GEHRKE: Wow, that’s fast.
TASHEV: So this is how we decided to move here in Redmond, and I started and went through two full shipping cycles of programs.
GEHRKE: So you didn’t start out in MSR (Microsoft Research), right?
TASHEV: Nope.
GEHRKE: Where were you first?
TASHEV: So, actually, I was lucky enough both products were version 1.0. One of them was COM+. This is the transactional server and the COM technology, which is the backbone of Windows.
GEHRKE: Was the component model being used at that point in time?
TASHEV: Component object model. Basically, creating an object, calling … getting the interface, and calling the methods there. And my experience with low-level programming on assembly language and microprocessor actually became here very handy. We shipped this as a part of Windows 2000. And the second product was the Microsoft Application Center 2000, which was, OK, cluster management system.
GEHRKE: But both of them had nothing to do with signal processing, right?
TASHEV: Nope. Except there were some load balancing in Application Center. But they had nothing to do with signal processing; just pure programming skills.
GEHRKE: Right.
TASHEV: And then in the year of 2000, there was the first TechFest, and I went to see it and said, wait a minute. There are PhDs in this company and they’re doing this amazing research? My place is here.
GEHRKE: And TechFest, maybe … do you want to explain briefly what TechFest is?
TASHEV: TechFest is an annual event when researchers from Microsoft Research go and show and demonstrate technologies they have created.
GEHRKE: So it used to be, like, in the Microsoft Conference Center.
TASHEV: It used to be in the Microsoft Conference Center …
GEHRKE: Like, a really big two-day event …
TASHEV: … and basically visited by 6, 7,000 Microsoft employees. And usually, Microsoft Research, all of the branches were showing around 150ish demos, and it was amazing. And that was the first such event. Pretty much …
GEHRKE: Oh, the very first time?
TASHEV: The very first TechFest. And pretty much not only me, but the rest of Microsoft Corporation learning that we do have a research organization. In short, in three months, I started in Microsoft Research.
GEHRKE: How did you get a job here then? How did that happen?

PROBLEM STATEMENT = In the interview, which two products did Tashev work on before moving to Microsoft Research? The data here are not needed.

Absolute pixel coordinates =
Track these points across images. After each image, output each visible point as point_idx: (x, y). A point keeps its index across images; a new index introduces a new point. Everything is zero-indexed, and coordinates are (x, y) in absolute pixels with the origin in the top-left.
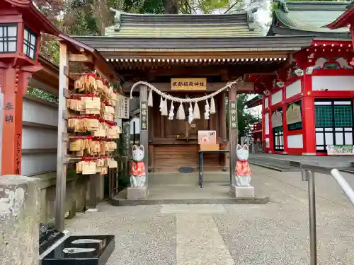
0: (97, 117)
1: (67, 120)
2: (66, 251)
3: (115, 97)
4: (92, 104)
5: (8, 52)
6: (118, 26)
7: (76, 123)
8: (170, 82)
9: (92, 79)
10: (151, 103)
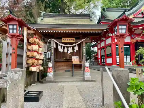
0: (37, 51)
1: (26, 53)
2: (28, 95)
3: (42, 44)
4: (35, 47)
5: (14, 33)
7: (30, 54)
8: (62, 39)
9: (35, 39)
10: (55, 47)
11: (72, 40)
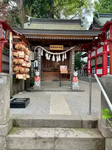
0: (23, 59)
1: (13, 59)
3: (29, 52)
6: (29, 23)
7: (16, 61)
9: (21, 45)
11: (60, 47)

COMPLETED TASK = COM+ and Microsoft Application Center 2000.